BEGIN TEXT SECTION

An AP(?) report details the irony in George Jr's latest speech.
Quote:
Over the past year, Bush has tempered his endorsement of al-Maliki. When they met in Jordan last November, the president called al-Maliki "the right guy for Iraq." Now, he continually prods al-Maliki to do more to forge political reconciliation before the temporary military buildup ends.

"I think there's a certain level of frustration with the leadership in general, inability to work _ come together to get, for example, an oil revenue law passed or provincial elections," Bush said.

While the Iraqi parliament has recessed for the month of August, the president said lawmakers already had passed 60 pieces of legislation and have a budget process that distributes money from the central government to provinces.

He stressed U.S. commitment in Iraq, yet laid the political problems at Baghdad's doorstep.

"The fundamental question is, Will the government respond to the demands of the people? And, if the government doesn't demand _ or respond to the demands of the people, they will replace the government. That's up to the Iraqis to make that decision, not American politicians."
The Kansas City speech was a change in George Jr's rhetoric. Previously, he complained that Iraq had not even passed legislation to share oil wealth with the provinces. That the government had met almost none of the objectives demanded by the American government. Suddenly George Jr is claiming that the oil wealth is being shared despite no legislation. That they have made all these accomplishments. Whereas George Jr seriously tempered his support for Maliki while in Canada, the speech next day in Kansas City included an endorsement of Maliki.

END TEXT SECTION

◆ **ACTIVITY A**: Reproduce the records verbatim, starting at the line containing "uel up for less." and continuing through the end of the records, with the pictures omitted.
The text and the records were drawn from unrelated sources.

BEGIN RECORDS

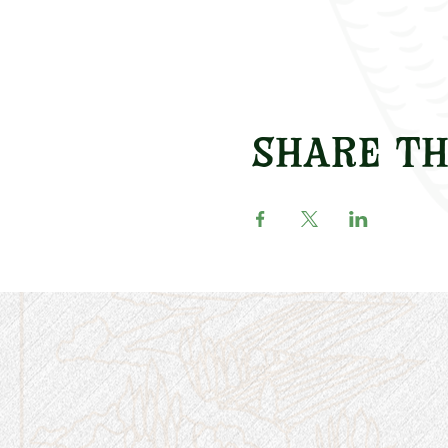
Share th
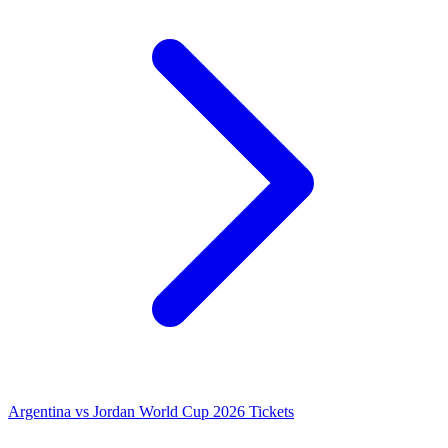
Argentina vs Jordan World Cup 2026 Tickets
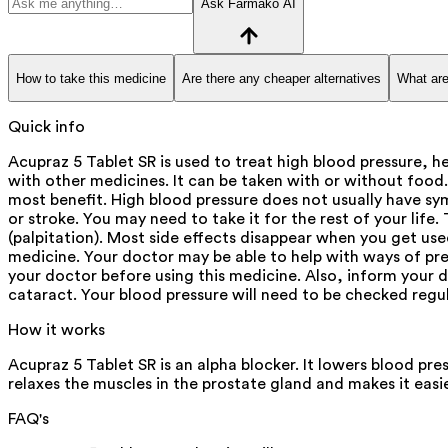
Ask Farmako AI
How to take this medicine
Are there any cheaper alternatives
What are
Quick info
Acupraz 5 Tablet SR is used to treat high blood pressure, 
with other medicines. It can be taken with or without food
most benefit. High blood pressure does not usually have symp
or stroke. You may need to take it for the rest of your lif
(palpitation). Most side effects disappear when you get use
medicine. Your doctor may be able to help with ways of pre
your doctor before using this medicine. Also, inform your do
cataract. Your blood pressure will need to be checked regul
How it works
Acupraz 5 Tablet SR is an alpha blocker. It lowers blood pre
relaxes the muscles in the prostate gland and makes it easi
FAQ's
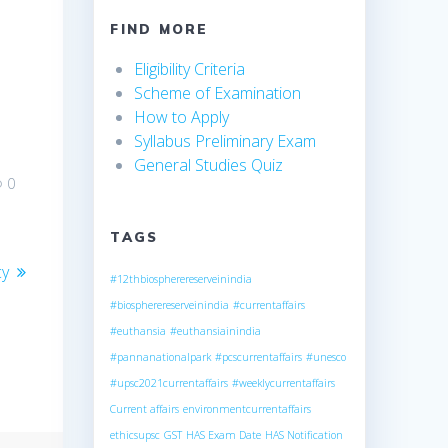
FIND MORE
Eligibility Criteria
Scheme of Examination
How to Apply
Syllabus Preliminary Exam
General Studies Quiz
0
TAGS
cy
#12thbiospherereserveinindia
#biospherereserveinindia
#currentaffairs
#euthansia
#euthansiainindia
#pannanationalpark
#pcscurrentaffairs
#unesco
#upsc2021currentaffairs
#weeklycurrentaffairs
Current affairs
environmentcurrentaffairs
ethicsupsc
GST
HAS Exam Date
HAS Notification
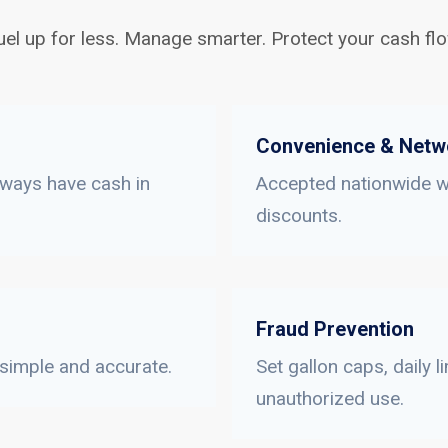
uel up for less. Manage smarter. Protect your cash flo
Convenience & Netw
lways have cash in
Accepted nationwide wi
discounts.
Fraud Prevention
 simple and accurate.
Set gallon caps, daily 
unauthorized use.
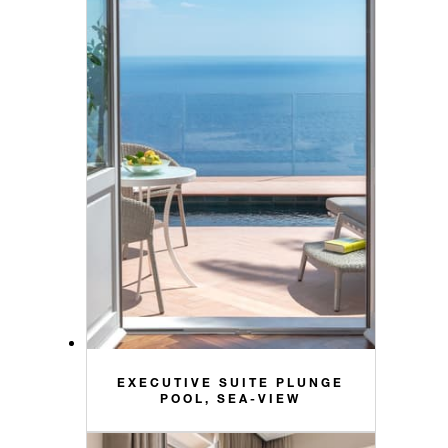
EXECUTIVE SUITE PLUNGE
POOL, SEA-VIEW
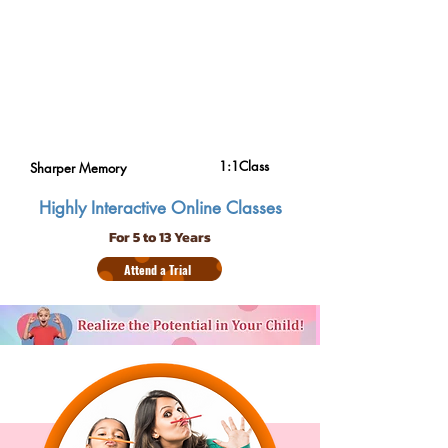
1:1Class
Sharper Memory
Highly Interactive Online Classes
For 5 to 13 Years
Attend a Trial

END RECORDS

◆ **ACTIVITY B**: In the text on Bush's Iraq speech, what did the president call al-Maliki when they met in Jordan last November?

◆ **YOUR SOLUTION A**:
uel up for less. Manage smarter. Protect your cash flo
Convenience & Netw
lways have cash in
Accepted nationwide wi
discounts.
Fraud Prevention
 simple and accurate.
Set gallon caps, daily 
unauthorized use.
EXECUTIVE SUITE PLUNGE
POOL, SEA-VIEW
1:1Class
Sharper Memory
Highly Interactive Online Classes
For 5 to 13 Years
Attend a Trial

◆ **YOUR SOLUTION B**: He called al-Maliki "the right guy for Iraq."